In case you missed it, the Kickstarter for Bill Shakespeare is Dead happened. It was fascinating, fun, stressful, enlightening, stressful and…stressful? The game didn’t make it to the goal, but that doesn’t mean this is over. In fact, the game will be back up in just 5 days as I write these words. So this is just a brief intermission. And surely a few lessons were learned, right?
Some of the lessons I learned are really specific to this campaign and its relaunch. Some are more general and might apply to you as well. In any case…here goes!
1. Put the art front and center. This was just silly 0n my part. Seriously silly. The art is one of my favorite parts of the game. And while I think the page itself looked nice, I didn’t do nearly a good enough job showcasing the art. Those characters needed to be front and center, where everyone could appreciate them. Otherwise, what’s the visual hook that keeps people on the page? The Google Analytics for the page tells me that people bounced away to another page pretty quickly, which means they just weren’t hooked.
I think the representative image I used looked nice, but didn’t do a great job of showing off the art. I’ll be ditching the “box” and just showing Shakespeare. Also, the characters will be all over the page.

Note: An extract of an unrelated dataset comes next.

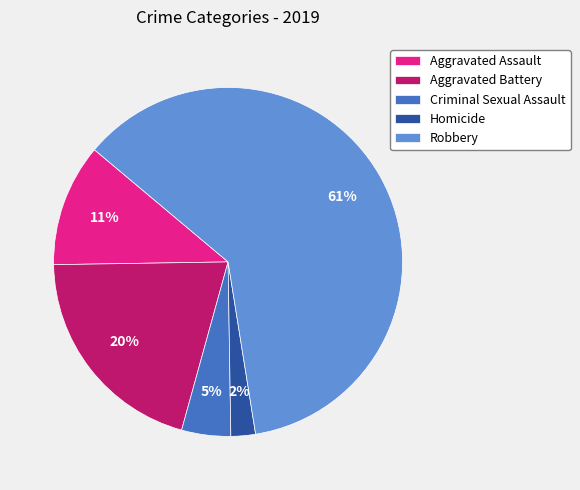

Is Criminal Sexual Assault the majority of the pie?

No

2. Lower the goal. This should just be obvious, right? Just make it cheaper! But really, lowering the goal means raising the risk. I don’t kick myself for the $10k goal in the first campaign. At that number, it was getting everything I wanted plus a nice buffer. In the next campaign, it’s down to $8k. I think that will really help, but it means the buffer is smaller and the risk is higher. One hopes not to have to put their own money into the project after it funds (you invest your money before ideally), but if that’s what it comes to, that’s what it comes to and I am budgeting appropriately for it.

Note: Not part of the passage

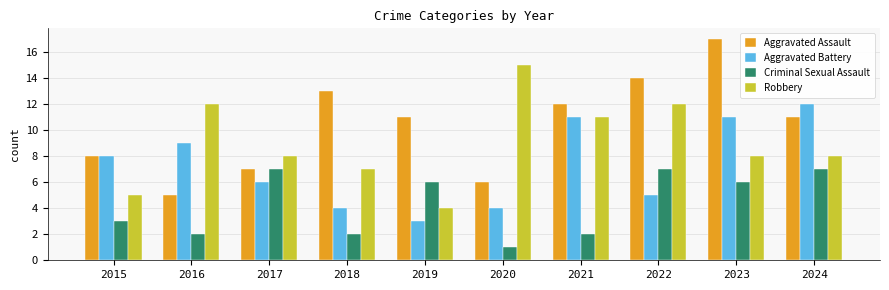

At how many categories does at least one series exceed 10?

8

3. Lowering the pledge. Again, this is one of those obvious things that’s not quite so obvious. Lower the price and get more people, yeah? Frankly, this game is running on a much tighter margin than most games. The general principle in pricing games is to make the MSRP somewhere around 5 times the cost of manufacturing. And let me tell you…that’s not happening here. But the difference between $25 and $30 is vast, psychologically. So I’m prepared to place my bets and make the game less expensive, even if it makes me sweat a bit.
4. Make it family friendly. There are a lot of people who like adult games. And frankly, Bill Shakespeare is Dead has always been a rough PG-13 at its very worst. But the feedback I’ve gotten overwhelmingly tells me that the audience will be much broader if the base game is family friendly right out of the box. Now, that doesn’t mean that it won’t be a little bawdy (Hilariously Fake Breasts are staying in) or a little on the gross side (Trunk Full of Toenails). But some of the more extreme stuff? That’s going into…

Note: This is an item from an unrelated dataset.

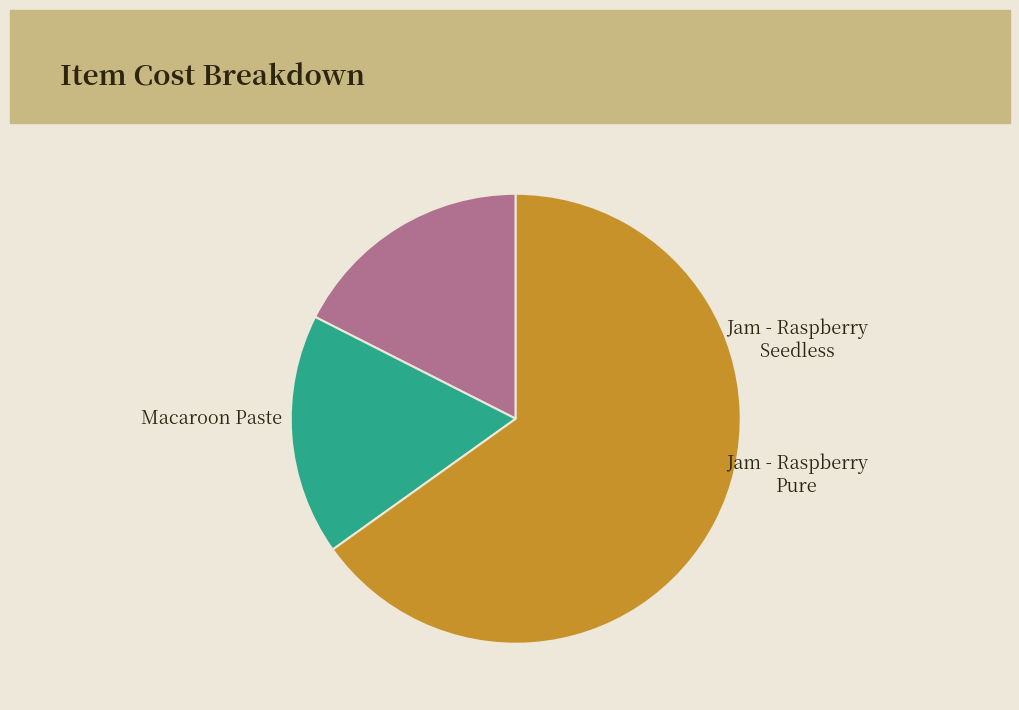

Between Jam - Raspberry Pure and Jam - Raspberry Seedless, which is larger?

Jam - Raspberry Seedless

5. Expansions. It seems that, at every demo, someone asks if there are going to be expansions. I think it’s a great idea, so why not start right off the bat? This next campaign will feature a deluxe model with your choice of 3 expansion packs of Nouns and Verbs. So those who want the NSFW experience will be able to pick that up. Those that want a really Shakesperean experience (like teachers!) can grab the Shakespeare pack. Along with those are a Family Friendlier pack and a Pop Culture pack. This means that people can really get the game they want, customizing the whole way.
6. Smarter Advertising. Let’s be completely real: advertising on BoardGameGeek is really expensive. It’s $500 just to get your foot in the door. Booking the front page (which is really just the top-most banner) is another $200 for a day. Now, I’m not saying it isn’t worth it. I have no doubt that the campaign brought in $700 in pledges from people who clicked on the ads. But A) it wasn’t a great return on investment because B) I don’t believe this is the right kind of game for those ads.
Ads on BGG are great for games that really appeal to the hardcore gamer crowd and/or games that have a big name behind them. If someone is already anticipating a game, then they see an ad for it, that can prompt them to jump on it right then. But frankly, the world of party games doesn’t always intersect with the world of who logs on to BGG. So while we may have gotten $700 worth of pledges from there, it isn’t necessarily the best use of money.
Instead, a better use of ad funds is likely Facebook. Facebook allows you to directly target certain demographics. So instead of just a wash of gamers, I can tailor my ads to those who like Cards Against Humanity. Or Shakespeare. Or people who indicate they are english teachers. There are a wide variety of people who might love Bill Shakespeare is Dead, but they don’t necessarily hang out on the same Venn diagrams. Plus, Facebook allows you to see the stats, so you can tweak things if need be. That kind of feedback is crucial.
And finally, there’s no replacement for the tribe. Gathering a following is a thing that takes time and effort. Over 100 people pledged for Bill Shakespeare is Dead this last time out. So now we’ve got supporters. People who are excited about the game. People who will champion it to others. You can’t buy that with ads.
So let’s get ready to raise the curtain for Act II on May 19th!